“Most men pursue pleasure with such breathless haste that they hurry past it.” – Soren Kirkegaard, Danish philosopher, theologian, religious author and psychologist
Pleasure is a normal human pursuit. In recovery, we often deny ourselves what we perceive to be the liberty of enjoying pleasure. Why? Do we feel as if we do not deserve it? Undoubtedly this is the case for many of us, especially in early recovery when we’re just finding our way. But think of pleasure as happiness or joy. Surely we deserve those, as do all men and women. The answer is, of course we do. So, perhaps finding pleasure in life is something we should put on our list of goals for recovery.
Where should we begin to find pleasure in life? Start with our surroundings, the people we know and love best – our family. We can express our love for them in subtle and simple ways: a hug, a kiss of affection, a small deed done selflessly and with no expectation for reciprocity.
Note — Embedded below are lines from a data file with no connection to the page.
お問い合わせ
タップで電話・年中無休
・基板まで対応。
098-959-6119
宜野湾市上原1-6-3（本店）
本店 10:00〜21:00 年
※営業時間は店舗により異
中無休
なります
Seeing their smiles is reward enough. It gives us instant pleasure that’s worth more than money can buy.
There are many other ways to find pleasure in life. Once we start enjoying instead of constantly searching, finding pleasure will become second nature. Admire the beauty of nature, the playfulness of a kitten, the innocence of our babies, the loving expression of our spouse or partner. Begin by doing, all the while keeping an open mind ready to embrace the sheer pleasure the doing brings. By doing for others out of the goodness of our hearts, we will find the greatest and most unquenchable source of pleasure.